Like most cities, Washington, D.C. is plagued by an increase in homicides and other violent crimes. Nonetheless, the city council seems determined to keep cutting D.C.’s police force.

Last year, the size of that force fell to around 3,500, well below the number once considered the minimum needed to enforce the law in the city. This year, some on the city council seek further cuts as they “reimagine” policing.

But the storming of the Capitol on January 6 may cause a rethink about the reimagining. That, at least, is the hope of D.C. officials still interested in fighting crime.

The city’s new acting police chief claims that the alleged growing and persistent threat of domestic terrorism warrants a strengthening of the police force. He says that a force of 4,000 officers is required “in light of the things we need to contend with now.”

Actually, that’s the number of officers needed to deal with the things the D.C. police has always had to contend with. D.C’s mayor sought a force of 4,000 back in 2019, before the loose talk about an insurrection commenced.

Domestic terrorism is not something the D.C. police force will have to contend with going forward. But by invoking the specter of it, the police chief hopes to force anti-police politicians to acknowledge that the city might need more police.

The trap proved easy for at least one police defunder to avoid. Council member Charles Allen said that the January 6 event shouldn’t influence the size of the police force because it’s not likely to be replicated. Allen gets high marks for honestly to go with low marks for concern about public safety.
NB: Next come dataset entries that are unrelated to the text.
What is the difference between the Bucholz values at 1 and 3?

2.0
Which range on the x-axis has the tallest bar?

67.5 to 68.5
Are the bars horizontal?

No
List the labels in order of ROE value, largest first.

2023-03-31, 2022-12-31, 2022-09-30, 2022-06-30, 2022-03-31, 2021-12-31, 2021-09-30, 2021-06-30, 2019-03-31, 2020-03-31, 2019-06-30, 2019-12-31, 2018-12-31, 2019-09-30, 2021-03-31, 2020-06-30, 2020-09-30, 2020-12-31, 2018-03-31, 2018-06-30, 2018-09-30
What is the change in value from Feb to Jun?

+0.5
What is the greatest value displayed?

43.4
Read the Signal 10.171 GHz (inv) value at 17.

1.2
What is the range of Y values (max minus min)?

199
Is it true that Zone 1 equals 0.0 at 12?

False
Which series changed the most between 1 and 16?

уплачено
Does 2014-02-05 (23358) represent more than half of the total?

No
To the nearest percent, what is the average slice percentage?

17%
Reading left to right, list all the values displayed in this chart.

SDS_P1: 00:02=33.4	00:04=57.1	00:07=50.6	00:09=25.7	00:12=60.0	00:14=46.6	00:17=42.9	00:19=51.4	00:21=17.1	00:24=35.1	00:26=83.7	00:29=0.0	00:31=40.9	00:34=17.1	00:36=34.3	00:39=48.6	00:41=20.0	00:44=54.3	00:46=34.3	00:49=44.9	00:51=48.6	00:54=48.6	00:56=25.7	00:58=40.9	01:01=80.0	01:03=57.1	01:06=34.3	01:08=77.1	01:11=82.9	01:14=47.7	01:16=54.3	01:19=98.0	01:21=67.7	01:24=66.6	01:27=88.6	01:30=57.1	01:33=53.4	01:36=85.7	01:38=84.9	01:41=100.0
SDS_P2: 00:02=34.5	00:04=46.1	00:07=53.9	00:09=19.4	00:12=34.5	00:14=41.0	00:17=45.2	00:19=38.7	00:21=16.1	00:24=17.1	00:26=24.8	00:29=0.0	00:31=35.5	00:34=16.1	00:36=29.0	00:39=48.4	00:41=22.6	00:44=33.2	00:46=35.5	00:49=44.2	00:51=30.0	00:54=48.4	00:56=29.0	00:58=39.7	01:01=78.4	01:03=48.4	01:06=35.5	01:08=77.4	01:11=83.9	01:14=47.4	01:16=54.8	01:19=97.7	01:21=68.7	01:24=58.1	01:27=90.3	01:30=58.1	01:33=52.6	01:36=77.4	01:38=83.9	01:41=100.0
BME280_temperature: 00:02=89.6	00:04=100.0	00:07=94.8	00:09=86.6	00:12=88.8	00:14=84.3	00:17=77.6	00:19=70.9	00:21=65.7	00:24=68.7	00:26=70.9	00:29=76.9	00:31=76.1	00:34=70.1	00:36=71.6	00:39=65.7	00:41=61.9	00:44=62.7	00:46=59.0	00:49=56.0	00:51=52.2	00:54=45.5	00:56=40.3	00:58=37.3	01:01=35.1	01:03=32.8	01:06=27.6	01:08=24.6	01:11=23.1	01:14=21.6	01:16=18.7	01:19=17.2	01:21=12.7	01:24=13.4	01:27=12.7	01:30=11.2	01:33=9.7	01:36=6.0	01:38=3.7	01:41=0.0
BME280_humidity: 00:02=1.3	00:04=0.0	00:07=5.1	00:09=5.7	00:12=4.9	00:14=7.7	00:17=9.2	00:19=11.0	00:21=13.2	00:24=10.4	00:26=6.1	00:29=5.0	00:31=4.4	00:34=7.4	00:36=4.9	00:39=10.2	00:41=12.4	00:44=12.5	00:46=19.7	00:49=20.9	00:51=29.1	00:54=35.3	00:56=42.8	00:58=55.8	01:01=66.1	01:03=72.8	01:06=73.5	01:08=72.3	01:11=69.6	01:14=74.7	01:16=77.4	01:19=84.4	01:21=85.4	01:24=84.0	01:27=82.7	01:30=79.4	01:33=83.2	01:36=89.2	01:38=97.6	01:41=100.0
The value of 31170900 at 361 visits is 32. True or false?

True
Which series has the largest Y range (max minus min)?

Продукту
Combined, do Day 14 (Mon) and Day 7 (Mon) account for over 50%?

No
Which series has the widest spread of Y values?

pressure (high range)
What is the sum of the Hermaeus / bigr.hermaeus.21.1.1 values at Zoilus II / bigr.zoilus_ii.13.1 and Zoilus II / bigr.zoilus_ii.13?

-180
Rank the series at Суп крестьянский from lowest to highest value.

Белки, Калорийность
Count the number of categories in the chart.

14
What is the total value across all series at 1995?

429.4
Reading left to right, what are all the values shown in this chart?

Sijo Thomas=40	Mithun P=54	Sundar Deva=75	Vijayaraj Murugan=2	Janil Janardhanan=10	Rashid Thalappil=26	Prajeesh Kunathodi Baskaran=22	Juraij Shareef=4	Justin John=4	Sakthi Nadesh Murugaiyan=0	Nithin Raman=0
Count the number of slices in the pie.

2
Radical activist Christy Lopez, who led the DOJ’s investigation of the Ferguson, Missouri police force, took a shrewder approach to dealing with arguments based on January 6. She claimed that the policing failures of that day weren’t caused by lack of available officers or restrictions on what they could do. Instead, they were caused by lack of leadership, training, and — wait for it — “unconscious bias” that resulted in a failure to anticipate and prepare for “White terrorists.”

Clever as she is, Lopez still didn’t explain how a shrinking police force will be able to cope with a rise in violent crime and future “White terrorism.”

The reality is that a shrinking police force won’t be able to cope with traditional crime. The other reality is that D.C.’s left-wing politicians and activists don’t care.